Bis zu 70 Flugzeuge sind im Gespräch: Das zähe Ringen um die sowjetischen Kampfjets für die Ukraine

Polen hofft auf eine Niederlage Putins in der Ukraine, möchte aber nicht selbst ins Visier geraten. Darum zögert die Regierung bei Waffenhilfe. Eine Analyse.

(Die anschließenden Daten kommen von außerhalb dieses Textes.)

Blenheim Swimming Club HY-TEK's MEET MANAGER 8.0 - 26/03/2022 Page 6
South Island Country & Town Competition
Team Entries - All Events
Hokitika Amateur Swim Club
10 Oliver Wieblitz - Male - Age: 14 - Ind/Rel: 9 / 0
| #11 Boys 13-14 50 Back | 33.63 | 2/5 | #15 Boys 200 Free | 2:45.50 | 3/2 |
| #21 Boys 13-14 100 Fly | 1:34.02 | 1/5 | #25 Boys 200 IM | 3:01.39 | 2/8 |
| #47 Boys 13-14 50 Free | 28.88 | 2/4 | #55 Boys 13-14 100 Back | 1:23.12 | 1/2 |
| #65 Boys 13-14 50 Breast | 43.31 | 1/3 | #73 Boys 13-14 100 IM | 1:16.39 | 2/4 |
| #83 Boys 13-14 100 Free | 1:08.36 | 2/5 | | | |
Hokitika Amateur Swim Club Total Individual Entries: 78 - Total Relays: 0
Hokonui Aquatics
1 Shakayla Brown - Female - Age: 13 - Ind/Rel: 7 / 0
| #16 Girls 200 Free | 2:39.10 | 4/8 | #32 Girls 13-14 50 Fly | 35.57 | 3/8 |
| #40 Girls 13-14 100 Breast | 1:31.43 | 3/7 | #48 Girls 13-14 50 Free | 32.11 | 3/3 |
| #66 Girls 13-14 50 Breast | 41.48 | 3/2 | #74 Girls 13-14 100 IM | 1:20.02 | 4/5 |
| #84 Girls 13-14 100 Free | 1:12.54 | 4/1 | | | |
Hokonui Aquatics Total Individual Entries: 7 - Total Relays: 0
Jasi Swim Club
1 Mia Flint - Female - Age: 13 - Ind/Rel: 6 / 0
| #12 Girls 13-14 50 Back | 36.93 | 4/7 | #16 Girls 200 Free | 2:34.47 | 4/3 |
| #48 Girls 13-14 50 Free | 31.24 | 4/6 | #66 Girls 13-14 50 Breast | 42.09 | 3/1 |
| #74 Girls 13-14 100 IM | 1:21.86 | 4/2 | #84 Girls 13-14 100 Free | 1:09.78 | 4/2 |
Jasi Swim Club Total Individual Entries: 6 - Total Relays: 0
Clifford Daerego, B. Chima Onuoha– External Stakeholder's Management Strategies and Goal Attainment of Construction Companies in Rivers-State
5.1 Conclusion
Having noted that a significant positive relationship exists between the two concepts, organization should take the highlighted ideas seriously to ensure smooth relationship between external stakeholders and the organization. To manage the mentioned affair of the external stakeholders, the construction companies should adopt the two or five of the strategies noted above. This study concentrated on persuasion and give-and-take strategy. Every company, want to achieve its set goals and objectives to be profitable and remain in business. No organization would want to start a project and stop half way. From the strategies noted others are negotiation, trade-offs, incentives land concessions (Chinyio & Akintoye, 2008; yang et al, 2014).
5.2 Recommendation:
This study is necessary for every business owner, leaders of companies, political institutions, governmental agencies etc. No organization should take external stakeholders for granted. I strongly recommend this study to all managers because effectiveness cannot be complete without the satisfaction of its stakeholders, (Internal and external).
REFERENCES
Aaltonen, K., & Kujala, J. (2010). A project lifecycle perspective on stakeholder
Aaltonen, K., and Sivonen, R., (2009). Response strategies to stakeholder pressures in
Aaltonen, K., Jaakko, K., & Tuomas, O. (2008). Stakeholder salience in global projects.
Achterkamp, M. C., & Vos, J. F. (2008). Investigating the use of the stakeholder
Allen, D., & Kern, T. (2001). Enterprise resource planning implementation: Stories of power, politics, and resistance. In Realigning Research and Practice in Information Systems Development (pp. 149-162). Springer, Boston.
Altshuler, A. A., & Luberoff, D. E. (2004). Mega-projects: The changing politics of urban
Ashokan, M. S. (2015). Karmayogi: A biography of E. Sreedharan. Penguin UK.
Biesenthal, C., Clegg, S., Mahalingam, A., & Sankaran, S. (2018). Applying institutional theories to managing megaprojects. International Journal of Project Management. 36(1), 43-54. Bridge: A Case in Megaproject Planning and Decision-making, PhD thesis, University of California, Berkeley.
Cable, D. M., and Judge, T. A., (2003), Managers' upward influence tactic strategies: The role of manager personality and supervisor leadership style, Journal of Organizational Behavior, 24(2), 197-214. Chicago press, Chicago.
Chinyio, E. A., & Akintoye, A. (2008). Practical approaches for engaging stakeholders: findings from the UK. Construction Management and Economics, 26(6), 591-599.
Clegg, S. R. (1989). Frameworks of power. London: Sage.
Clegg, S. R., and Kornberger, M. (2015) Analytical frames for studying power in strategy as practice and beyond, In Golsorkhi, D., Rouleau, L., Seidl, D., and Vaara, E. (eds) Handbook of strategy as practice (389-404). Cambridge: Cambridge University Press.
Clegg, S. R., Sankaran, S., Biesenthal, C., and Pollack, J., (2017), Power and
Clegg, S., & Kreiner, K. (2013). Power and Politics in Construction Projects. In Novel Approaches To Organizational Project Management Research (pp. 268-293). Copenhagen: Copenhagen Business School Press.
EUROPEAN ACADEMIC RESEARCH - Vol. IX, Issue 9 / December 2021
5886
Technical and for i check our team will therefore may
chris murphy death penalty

Polens Regierungschef Mateusz Morawiecki reagierte ungehalten. Sein Sprecher Piotr Muller griff den Ex-Präsidenten der Ukraine, Petro Poroschenko, frontal an. Der falle auf „ungeprüfte Gerüchte“ herein, wenn er verbreite, dass Polen der Ukraine 28 Kampfflugzeuge vom Typ MiG-29 zur Verfügung stelle. „Polnische Flugzeuge kämpfen nicht in der Ukraine.“

Der Vorfall zeigt: Die Nervosität ist groß. Die Debatten um die polnischen MiGs für die Ukraine illustrieren, wie eng Hoffnungen und Ängste verknüpft sind. Polen hat größtes Interesse, den ukrainischen Widerstand gegen den russischen Angriff zu stärken und Wladimir Putin militärische Niederlagen zuzufügen.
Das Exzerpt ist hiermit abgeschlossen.